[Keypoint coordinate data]

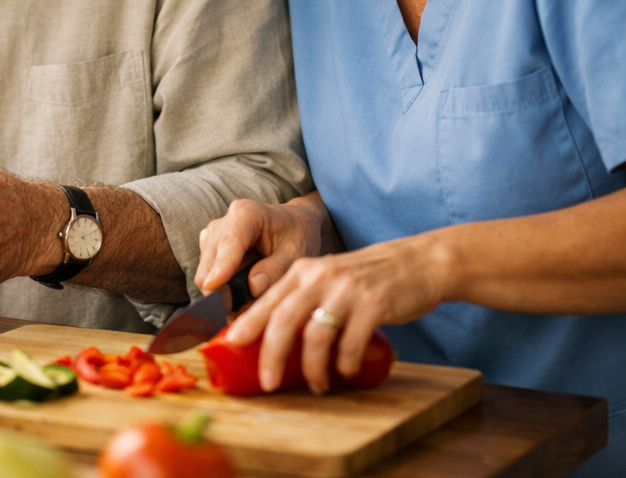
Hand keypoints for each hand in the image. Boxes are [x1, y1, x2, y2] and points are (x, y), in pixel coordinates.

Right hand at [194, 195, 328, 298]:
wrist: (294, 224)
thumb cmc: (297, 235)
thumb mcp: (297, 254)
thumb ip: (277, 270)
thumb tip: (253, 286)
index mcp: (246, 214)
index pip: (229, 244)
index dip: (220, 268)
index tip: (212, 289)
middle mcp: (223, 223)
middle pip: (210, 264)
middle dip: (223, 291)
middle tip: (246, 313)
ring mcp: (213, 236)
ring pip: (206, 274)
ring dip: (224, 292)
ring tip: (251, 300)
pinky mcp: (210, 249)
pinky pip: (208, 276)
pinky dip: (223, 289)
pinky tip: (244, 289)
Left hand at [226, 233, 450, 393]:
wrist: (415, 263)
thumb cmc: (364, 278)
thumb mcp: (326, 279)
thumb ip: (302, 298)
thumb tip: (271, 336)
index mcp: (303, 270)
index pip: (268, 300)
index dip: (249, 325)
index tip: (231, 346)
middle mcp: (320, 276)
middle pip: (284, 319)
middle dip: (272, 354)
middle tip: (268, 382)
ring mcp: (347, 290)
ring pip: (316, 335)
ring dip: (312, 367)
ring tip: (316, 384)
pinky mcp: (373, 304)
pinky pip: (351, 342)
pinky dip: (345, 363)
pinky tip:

Exercise prompt
Your task is to copy every line in the entries that holds the string "index".

Result of this task
index mcp: (246, 214)
index pip: (229, 244)
index dip: (220, 268)
index tip: (212, 289)
index mcp: (303, 270)
index pip: (268, 300)
index dip: (249, 325)
index tip: (231, 346)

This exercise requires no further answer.